# READING PASSAGE

European Commissioner for Energy Union Maros Sefcovic speaks during a media conference at EU headquarters in Brussels, Belgium. Sefcovic is one of the favorite candidate to succeed Slovakia’s President Andrej Kiska in the upcoming elections. Slovakia holds the presidential elections on Saturday.

BRATISLAVA, SLOVAKIA >> Slovakia could get its first woman president as voters elect a new head of state on Saturday.

The leading contenders are Zuzana Caputova, an environmental activist who is in favor of gay rights and opposes a ban on abortion in this conservative Roman Catholic country, and Maros Sefcovic, an establishment figure who is the European Commission Vice-President.

In all, 13 candidates are vying to become the country’s fifth head of state since Slovakia gained independence in 1993 after Czechoslovakia split in two.

Andrej Kiska, a successful businessman-turned-philanthropist, is not standing for a second five-year term in the largely ceremonial post.

His term in office was marked by clashes with former prime minister Robert Fico, considered a populist leader.

# QUESTIONS ON THE MATERIAL
[1] Echo the election article word for word, everything from "In all, 13 candidates" down to "split in two.".
[2] Answer these questions from the election article.
(a) How many candidates are running for president?
(b) In what year did Slovakia gain independence?
(c) How long is one presidential term?

# AVAILABLE DATA
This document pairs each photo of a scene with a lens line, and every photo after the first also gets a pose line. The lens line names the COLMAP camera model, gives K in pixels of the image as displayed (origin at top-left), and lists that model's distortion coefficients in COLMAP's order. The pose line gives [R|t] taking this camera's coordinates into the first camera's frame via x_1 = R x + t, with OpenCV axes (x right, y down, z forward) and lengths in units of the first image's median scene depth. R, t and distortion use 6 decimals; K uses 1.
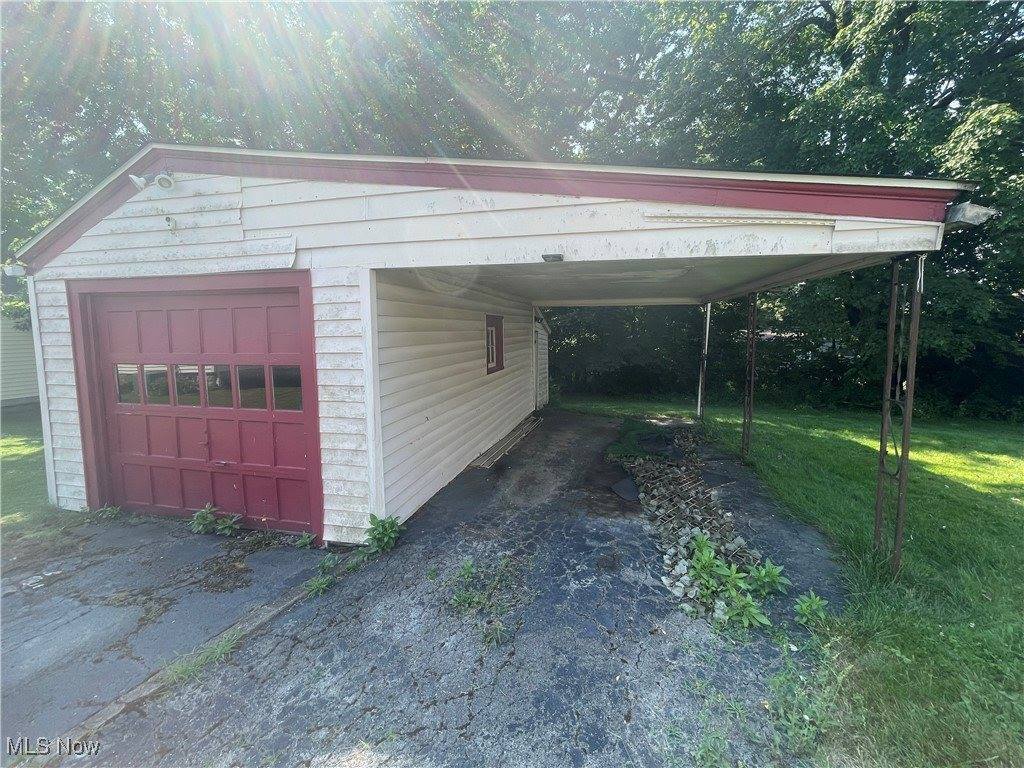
lens RADIAL K [[407.9, 0, 508.9], [0, 407.9, 383.5], [0, 0, 1]] dist [-0.011105, -0.000006]
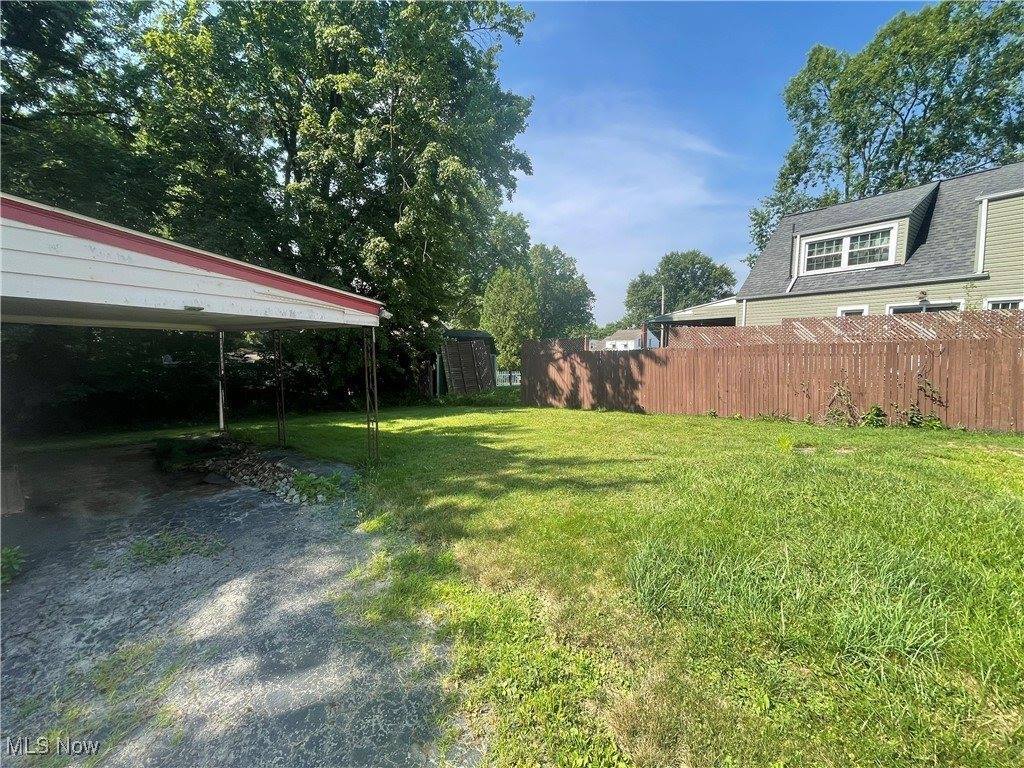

# ANSWERS TO THIS EXERCISE
[1]
In all, 13 candidates are vying to become the country’s fifth head of state since Slovakia gained independence in 1993 after Czechoslovakia split in two.

[2]
(a) 13
(b) 1993
(c) Five years